*WHAT NEEDS TO BE DONE*. The response should contain all of the data below, reproduced exactly, and no pictures.

*STORED DATA*.
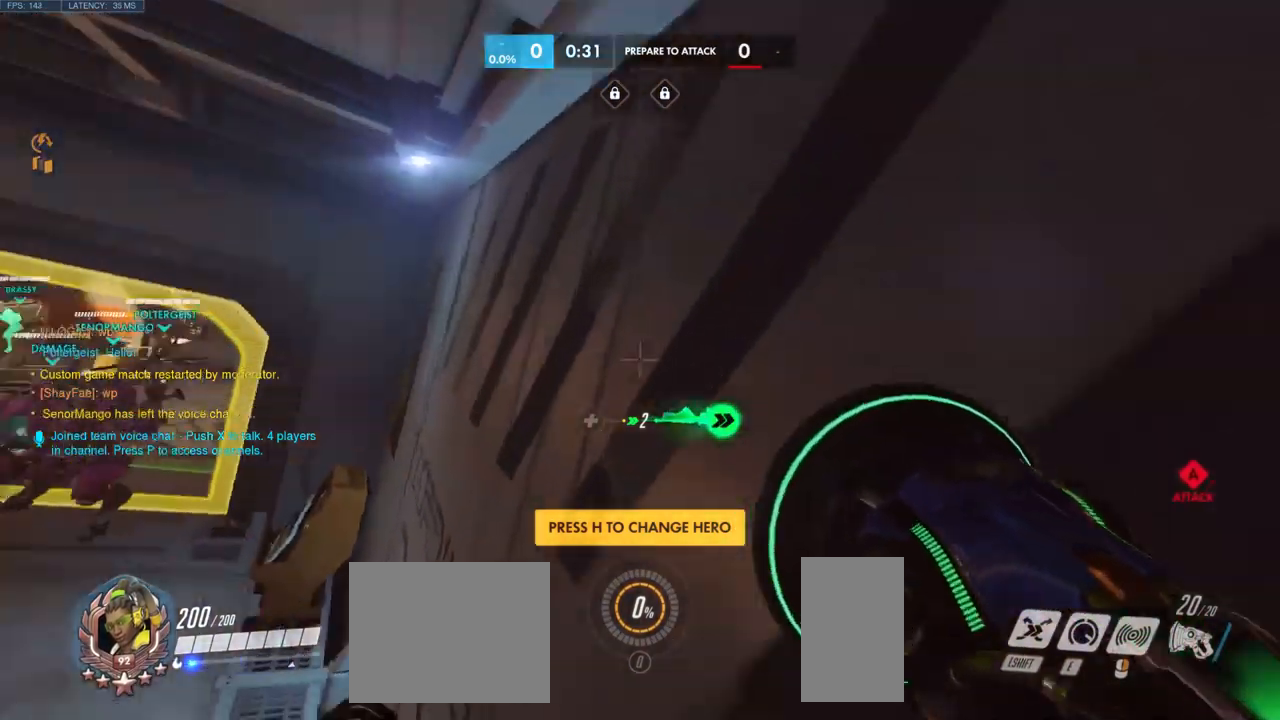
{"keys": ["w"], "mouse": [], "events": [[33, "space", "up"], [83, "space", "down"], [316, "space", "up"]]}
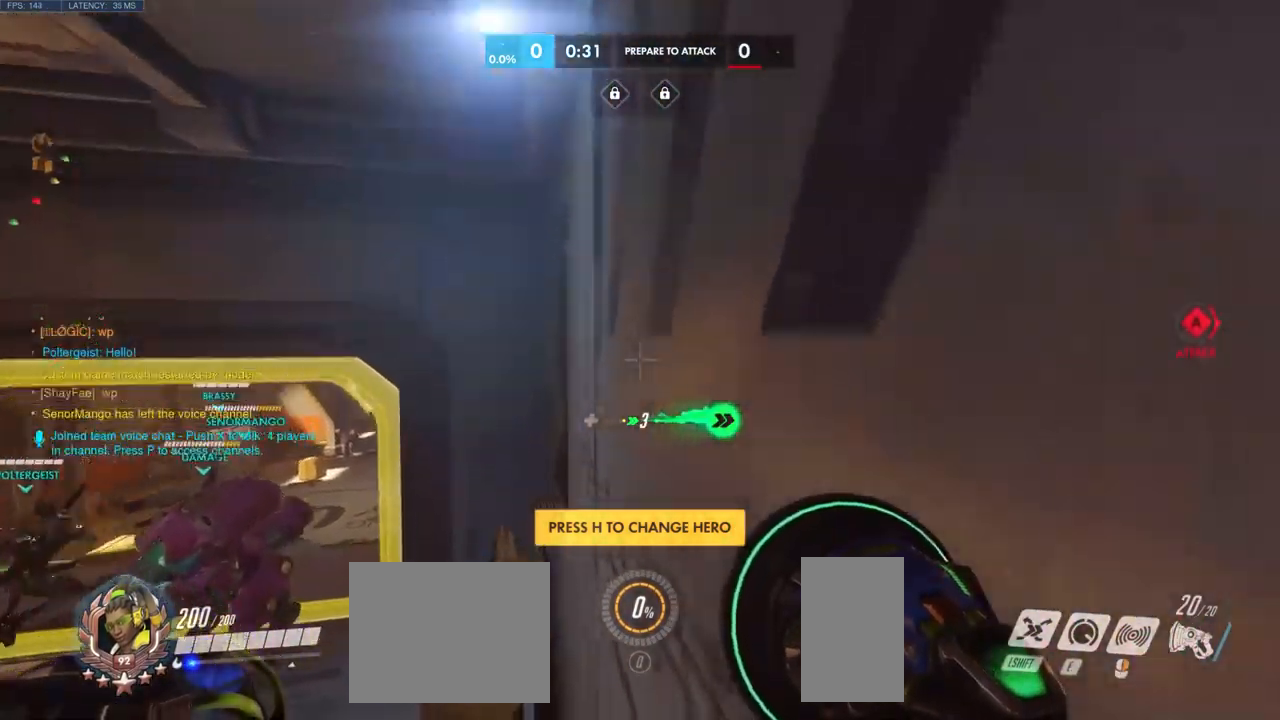
{"keys": ["space", "w"], "mouse": [], "events": [[50, "space", "down"], [266, "space", "up"], [316, "space", "down"]]}
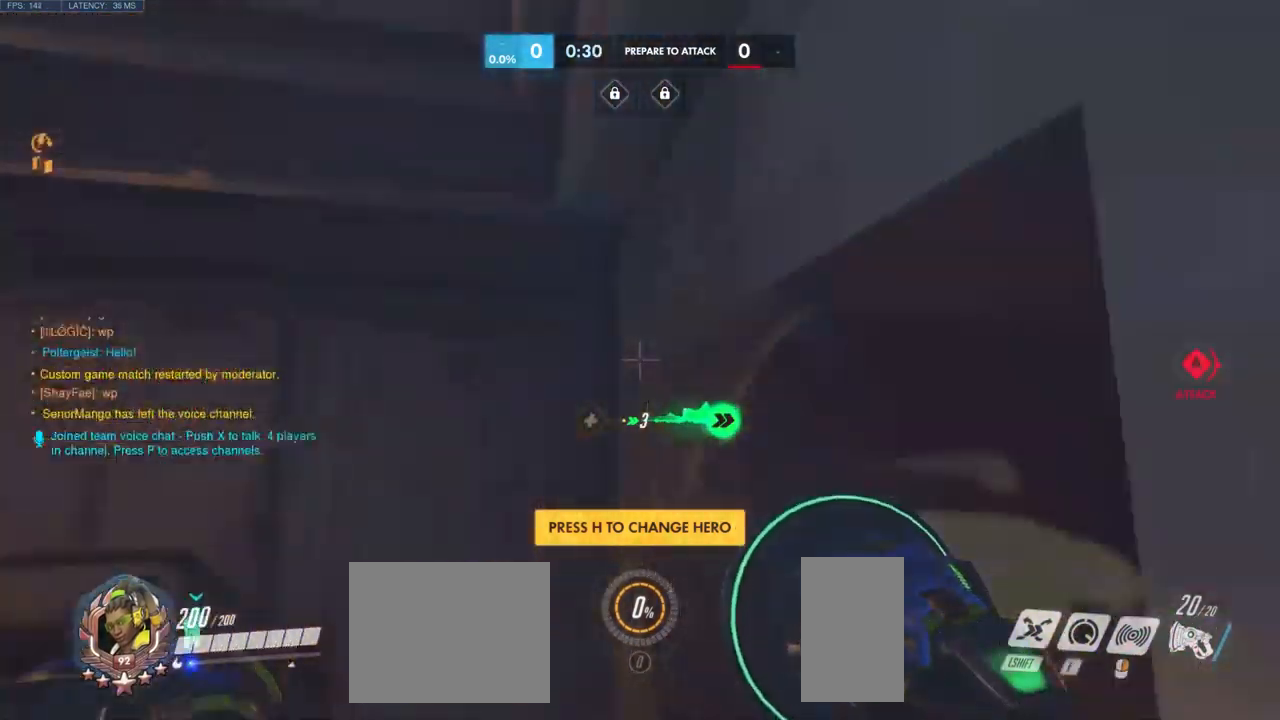
{"keys": ["space", "w"], "mouse": [], "events": [[283, "space", "up"], [350, "space", "down"]]}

*RESULT OF THE TASK*.
{"keys": ["w"], "mouse": [], "events": [[33, "space", "up"], [83, "space", "down"], [316, "space", "up"]]}
{"keys": ["space", "w"], "mouse": [], "events": [[50, "space", "down"], [266, "space", "up"], [316, "space", "down"]]}
{"keys": ["space", "w"], "mouse": [], "events": [[283, "space", "up"], [350, "space", "down"]]}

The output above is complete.